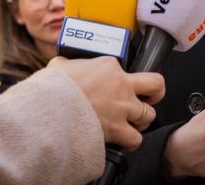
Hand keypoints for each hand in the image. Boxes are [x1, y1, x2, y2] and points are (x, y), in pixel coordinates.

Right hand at [48, 56, 163, 149]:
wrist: (48, 109)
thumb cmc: (52, 87)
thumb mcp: (60, 65)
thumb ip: (68, 64)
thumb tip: (63, 65)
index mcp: (109, 66)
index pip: (126, 69)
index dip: (123, 79)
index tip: (115, 85)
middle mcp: (122, 84)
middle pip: (156, 85)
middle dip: (155, 93)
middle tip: (148, 98)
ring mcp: (122, 107)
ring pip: (149, 114)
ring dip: (141, 120)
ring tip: (131, 122)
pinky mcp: (118, 128)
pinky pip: (136, 138)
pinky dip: (131, 141)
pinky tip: (124, 140)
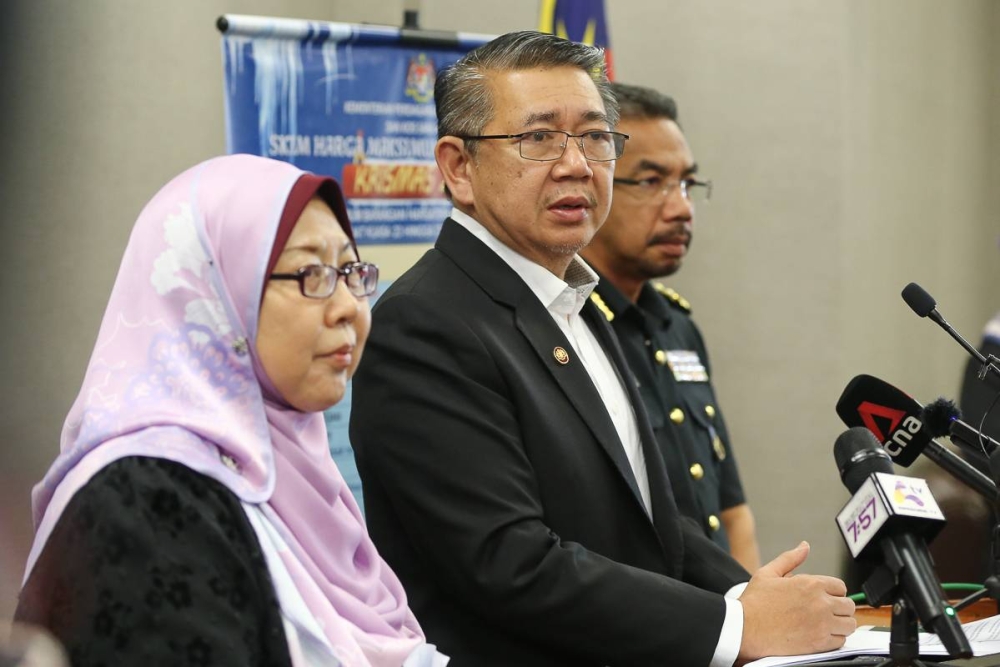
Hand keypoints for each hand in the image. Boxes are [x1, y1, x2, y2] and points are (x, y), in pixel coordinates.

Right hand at [737, 541, 855, 661]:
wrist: (744, 628)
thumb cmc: (754, 602)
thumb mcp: (768, 573)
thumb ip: (790, 558)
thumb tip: (804, 546)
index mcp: (811, 584)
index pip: (841, 587)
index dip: (833, 592)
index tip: (825, 597)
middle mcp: (821, 603)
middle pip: (848, 606)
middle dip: (839, 608)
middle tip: (826, 612)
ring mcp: (822, 624)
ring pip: (849, 624)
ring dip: (841, 624)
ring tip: (827, 624)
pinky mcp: (820, 643)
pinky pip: (841, 641)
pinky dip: (834, 638)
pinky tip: (821, 635)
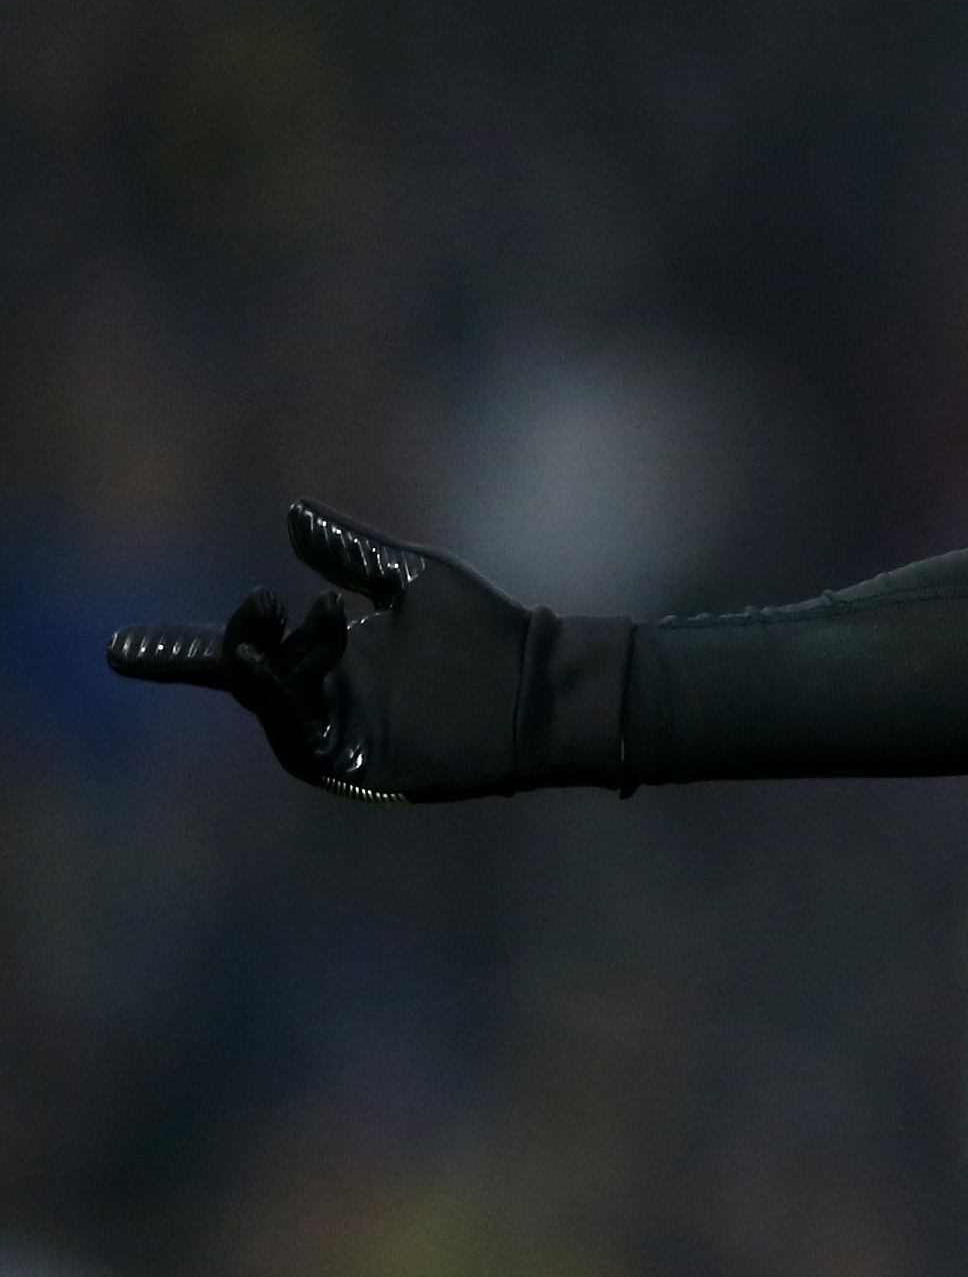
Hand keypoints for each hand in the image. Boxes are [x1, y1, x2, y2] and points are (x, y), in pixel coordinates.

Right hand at [106, 502, 556, 800]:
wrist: (540, 680)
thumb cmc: (486, 630)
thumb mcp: (410, 578)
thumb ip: (348, 553)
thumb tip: (291, 512)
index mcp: (327, 657)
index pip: (243, 650)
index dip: (179, 649)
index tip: (117, 646)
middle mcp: (321, 698)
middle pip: (248, 675)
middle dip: (238, 641)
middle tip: (257, 606)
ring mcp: (336, 734)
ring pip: (269, 705)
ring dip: (263, 668)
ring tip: (264, 632)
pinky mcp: (357, 764)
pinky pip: (299, 738)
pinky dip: (285, 704)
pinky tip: (292, 670)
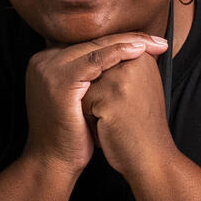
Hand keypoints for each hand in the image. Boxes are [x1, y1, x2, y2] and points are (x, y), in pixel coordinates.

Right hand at [22, 33, 167, 176]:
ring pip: (95, 48)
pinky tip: (139, 51)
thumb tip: (126, 55)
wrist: (54, 162)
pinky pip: (94, 61)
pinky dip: (119, 54)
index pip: (88, 43)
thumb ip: (92, 74)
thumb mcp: (80, 96)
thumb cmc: (73, 134)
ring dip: (128, 43)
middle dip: (128, 38)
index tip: (148, 41)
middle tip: (159, 39)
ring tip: (155, 43)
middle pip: (92, 42)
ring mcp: (48, 69)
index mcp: (45, 61)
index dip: (119, 39)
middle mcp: (42, 61)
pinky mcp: (59, 80)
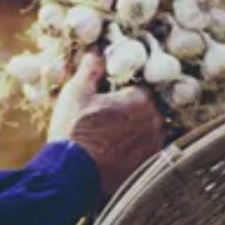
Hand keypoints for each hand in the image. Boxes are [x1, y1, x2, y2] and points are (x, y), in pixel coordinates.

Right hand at [47, 53, 164, 196]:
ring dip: (136, 127)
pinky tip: (116, 149)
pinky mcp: (147, 166)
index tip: (111, 92)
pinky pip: (147, 148)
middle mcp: (155, 123)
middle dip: (132, 107)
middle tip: (109, 112)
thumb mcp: (77, 92)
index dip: (125, 86)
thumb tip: (97, 49)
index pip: (141, 84)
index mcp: (141, 100)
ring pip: (149, 128)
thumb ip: (91, 68)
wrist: (70, 175)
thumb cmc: (74, 130)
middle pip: (148, 106)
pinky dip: (135, 146)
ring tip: (111, 132)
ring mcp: (153, 146)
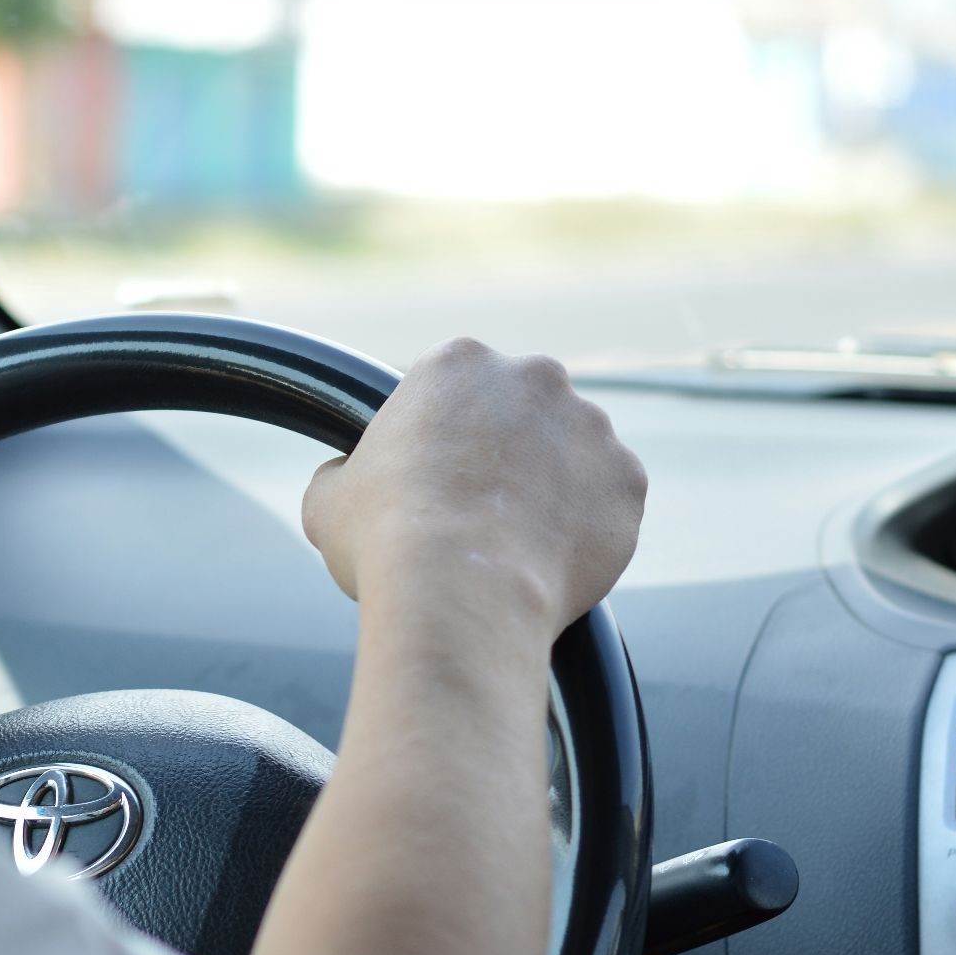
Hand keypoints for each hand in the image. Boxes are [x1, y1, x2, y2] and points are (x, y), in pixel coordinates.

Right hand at [301, 338, 645, 637]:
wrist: (460, 592)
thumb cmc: (386, 539)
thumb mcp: (328, 498)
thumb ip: (342, 473)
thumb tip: (342, 480)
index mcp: (458, 362)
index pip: (455, 386)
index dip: (442, 432)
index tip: (435, 473)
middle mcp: (534, 377)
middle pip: (522, 408)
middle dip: (506, 449)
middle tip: (477, 507)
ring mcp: (590, 425)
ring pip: (572, 452)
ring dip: (552, 485)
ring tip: (516, 543)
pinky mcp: (627, 480)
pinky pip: (609, 499)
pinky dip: (588, 525)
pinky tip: (551, 559)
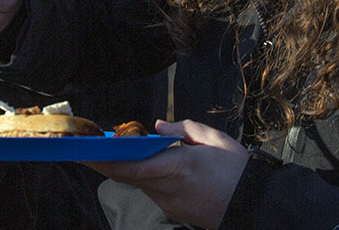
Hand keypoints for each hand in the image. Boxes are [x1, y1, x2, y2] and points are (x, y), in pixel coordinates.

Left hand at [84, 119, 249, 228]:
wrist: (255, 203)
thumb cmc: (237, 169)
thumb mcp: (214, 139)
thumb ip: (183, 129)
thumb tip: (159, 127)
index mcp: (178, 166)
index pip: (132, 167)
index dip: (106, 160)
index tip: (87, 151)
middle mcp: (169, 188)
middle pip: (128, 176)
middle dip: (105, 163)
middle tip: (83, 150)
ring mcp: (171, 203)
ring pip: (140, 183)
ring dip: (126, 169)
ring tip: (112, 151)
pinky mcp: (175, 211)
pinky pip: (153, 191)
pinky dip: (144, 177)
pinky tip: (143, 165)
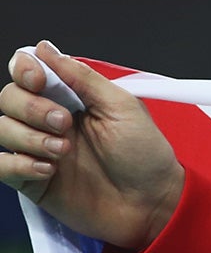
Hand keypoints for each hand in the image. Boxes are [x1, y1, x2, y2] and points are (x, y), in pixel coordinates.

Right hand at [0, 41, 182, 249]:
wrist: (153, 204)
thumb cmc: (145, 157)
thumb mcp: (122, 108)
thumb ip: (82, 77)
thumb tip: (45, 48)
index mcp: (71, 99)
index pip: (27, 73)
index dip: (24, 70)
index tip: (39, 80)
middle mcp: (49, 121)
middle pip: (8, 97)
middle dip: (31, 107)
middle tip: (65, 123)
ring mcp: (39, 150)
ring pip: (1, 128)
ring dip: (29, 136)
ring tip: (64, 151)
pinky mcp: (33, 180)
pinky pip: (1, 165)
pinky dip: (18, 164)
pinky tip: (49, 170)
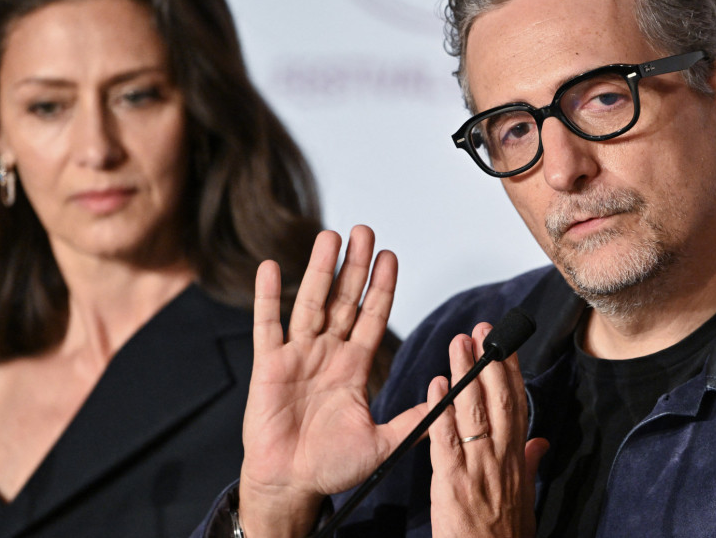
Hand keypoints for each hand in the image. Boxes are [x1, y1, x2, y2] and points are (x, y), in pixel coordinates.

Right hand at [239, 225, 428, 537]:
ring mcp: (297, 356)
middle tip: (364, 231)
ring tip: (330, 237)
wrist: (290, 484)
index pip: (372, 317)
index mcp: (354, 367)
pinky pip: (267, 325)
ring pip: (311, 303)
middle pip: (344, 300)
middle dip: (355, 266)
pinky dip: (267, 296)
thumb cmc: (332, 466)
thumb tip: (449, 401)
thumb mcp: (383, 443)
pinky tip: (271, 268)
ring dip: (320, 270)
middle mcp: (327, 354)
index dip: (381, 287)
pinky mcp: (269, 366)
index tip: (390, 257)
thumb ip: (413, 420)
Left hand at [427, 322, 548, 537]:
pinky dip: (441, 411)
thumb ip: (530, 465)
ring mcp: (477, 469)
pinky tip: (436, 387)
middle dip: (490, 361)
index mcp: (517, 459)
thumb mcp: (526, 499)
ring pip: (473, 411)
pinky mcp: (453, 483)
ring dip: (464, 373)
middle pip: (498, 399)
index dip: (511, 371)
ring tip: (458, 343)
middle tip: (482, 329)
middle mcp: (500, 458)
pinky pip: (446, 440)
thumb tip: (539, 442)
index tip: (504, 344)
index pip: (516, 405)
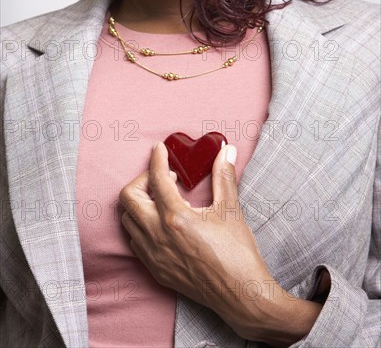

**REQUIRED ACTION**
Set down word for word the lines above from the one with "thumb tip: (291, 512)" up to and including the one with "index dip: (442, 432)". Omit every picture.

**SOLUTION BELOW**
thumb tip: (291, 512)
index mcp: (327, 657)
index pip: (243, 650)
index dip: (179, 649)
index tip: (117, 646)
middle mcp: (321, 698)
middle pip: (248, 675)
middle dip: (238, 641)
middle tip: (257, 606)
ring mcp: (336, 734)
ring pip: (269, 705)
ring dip: (263, 668)
ring tip: (264, 632)
pinky mcp: (357, 764)
pinky pip: (299, 738)
pinky dip: (285, 704)
pinky tip: (292, 670)
Hand keypoints for each hand in the image. Boxes are [x1, y1, x2, y2] and points are (x, y), in pixel coordinates.

Right hand at [22, 33, 167, 176]:
ring pip: (95, 48)
pinky tip: (139, 51)
thumb tip: (126, 55)
wrist: (54, 162)
pinky pip: (94, 61)
pinky dip: (119, 54)
index pip: (88, 43)
thumb ip: (92, 74)
thumb mcp: (80, 96)
thumb cmc: (73, 134)
ring dip: (128, 43)
middle dip: (128, 38)
index tip: (148, 41)
middle tip: (159, 39)
ring tip: (155, 43)
middle pip: (92, 42)
ring mcp: (48, 69)
index mcp: (45, 61)
index dip: (119, 39)
middle mcp: (42, 61)
pinky mcp: (59, 80)
Hand keypoints for each hand in the image. Boxes are [x1, y1, x2, y2] and points are (x, y), in pixel coordinates.

Right hand at [47, 53, 164, 196]:
ring dip: (136, 127)
pinky tip: (116, 149)
pinky mcp: (147, 166)
index tip: (111, 92)
pinky pip: (147, 148)
middle mcp: (155, 123)
middle dip: (132, 107)
middle tip: (109, 112)
thumb mcp: (77, 92)
index dip: (125, 86)
thumb tip: (97, 49)
index pip: (141, 84)
index mcp: (141, 100)
ring pip: (149, 128)
thumb ip: (91, 68)
wrist: (70, 175)
thumb cmc: (74, 130)
middle pip: (148, 106)
pinky dip: (135, 146)
ring tip: (111, 132)
ring mcp: (153, 146)
Hand keypoints for each hand in the image. Boxes are [x1, y1, x2, y2] and points are (x, y), in pixel coordinates.

Right hand at [301, 338, 645, 637]:
wrist: (460, 592)
thumb cmc: (386, 539)
thumb mcp: (328, 498)
thumb ip: (342, 473)
thumb tip: (342, 480)
index mcp: (458, 362)
index pip: (455, 386)
index dip: (442, 432)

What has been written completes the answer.